- [Source material]:
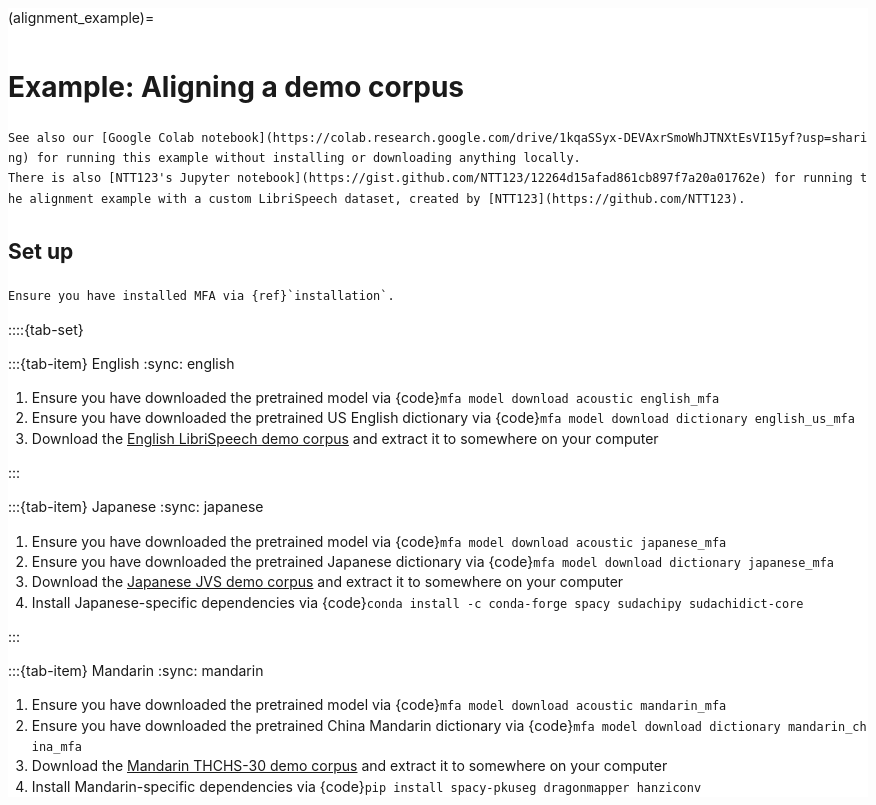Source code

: 
(alignment_example)=
# Example: Aligning a demo corpus

```{note}
See also our [Google Colab notebook](https://colab.research.google.com/drive/1kqaSSyx-DEVAxrSmoWhJTNXtEsVI15yf?usp=sharing) for running this example without installing or downloading anything locally.
There is also [NTT123's Jupyter notebook](https://gist.github.com/NTT123/12264d15afad861cb897f7a20a01762e) for running the alignment example with a custom LibriSpeech dataset, created by [NTT123](https://github.com/NTT123).
```

## Set up

```{important}
Ensure you have installed MFA via {ref}`installation`.
```

::::{tab-set}

:::{tab-item} English
:sync: english

1. Ensure you have downloaded the pretrained model via {code}`mfa model download acoustic english_mfa`
2. Ensure you have downloaded the pretrained US English dictionary via {code}`mfa model download dictionary english_us_mfa`
3. Download the [English LibriSpeech demo corpus](https://github.com/MontrealCorpusTools/librispeech-demo/archive/refs/tags/v1.0.0.tar.gz) and extract it to somewhere on your computer

:::

:::{tab-item} Japanese
:sync: japanese

1. Ensure you have downloaded the pretrained model via {code}`mfa model download acoustic japanese_mfa`
2. Ensure you have downloaded the pretrained Japanese dictionary via {code}`mfa model download dictionary japanese_mfa`
3. Download the [Japanese JVS demo corpus](https://github.com/MontrealCorpusTools/japanaese-jvs-demo/archive/refs/tags/v1.0.0.tar.gz) and extract it to somewhere on your computer
4. Install Japanese-specific dependencies via {code}`conda install -c conda-forge spacy sudachipy sudachidict-core`

:::


:::{tab-item} Mandarin
:sync: mandarin

1. Ensure you have downloaded the pretrained model via {code}`mfa model download acoustic mandarin_mfa`
2. Ensure you have downloaded the pretrained China Mandarin dictionary via {code}`mfa model download dictionary mandarin_china_mfa`
3. Download the [Mandarin THCHS-30 demo corpus](https://github.com/MontrealCorpusTools/mandarin-thchs-30-demo/archive/refs/tags/v1.0.0.tar.gz) and extract it to somewhere on your computer
4. Install Mandarin-specific dependencies via {code}`pip install spacy-pkuseg dragonmapper hanziconv`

- [Activity]:
Set down the material above exactly as written, but not the pictures.

- [Solution for this problem]:
Source code

: 
(alignment_example)=
# Example: Aligning a demo corpus

```{note}
See also our [Google Colab notebook](https://colab.research.google.com/drive/1kqaSSyx-DEVAxrSmoWhJTNXtEsVI15yf?usp=sharing) for running this example without installing or downloading anything locally.
There is also [NTT123's Jupyter notebook](https://gist.github.com/NTT123/12264d15afad861cb897f7a20a01762e) for running the alignment example with a custom LibriSpeech dataset, created by [NTT123](https://github.com/NTT123).
```

## Set up

```{important}
Ensure you have installed MFA via {ref}`installation`.
```

::::{tab-set}

:::{tab-item} English
:sync: english

1. Ensure you have downloaded the pretrained model via {code}`mfa model download acoustic english_mfa`
2. Ensure you have downloaded the pretrained US English dictionary via {code}`mfa model download dictionary english_us_mfa`
3. Download the [English LibriSpeech demo corpus](https://github.com/MontrealCorpusTools/librispeech-demo/archive/refs/tags/v1.0.0.tar.gz) and extract it to somewhere on your computer

:::

:::{tab-item} Japanese
:sync: japanese

1. Ensure you have downloaded the pretrained model via {code}`mfa model download acoustic japanese_mfa`
2. Ensure you have downloaded the pretrained Japanese dictionary via {code}`mfa model download dictionary japanese_mfa`
3. Download the [Japanese JVS demo corpus](https://github.com/MontrealCorpusTools/japanaese-jvs-demo/archive/refs/tags/v1.0.0.tar.gz) and extract it to somewhere on your computer
4. Install Japanese-specific dependencies via {code}`conda install -c conda-forge spacy sudachipy sudachidict-core`

:::


:::{tab-item} Mandarin
:sync: mandarin

1. Ensure you have downloaded the pretrained model via {code}`mfa model download acoustic mandarin_mfa`
2. Ensure you have downloaded the pretrained China Mandarin dictionary via {code}`mfa model download dictionary mandarin_china_mfa`
3. Download the [Mandarin THCHS-30 demo corpus](https://github.com/MontrealCorpusTools/mandarin-thchs-30-demo/archive/refs/tags/v1.0.0.tar.gz) and extract it to somewhere on your computer
4. Install Mandarin-specific dependencies via {code}`pip install spacy-pkuseg dragonmapper hanziconv`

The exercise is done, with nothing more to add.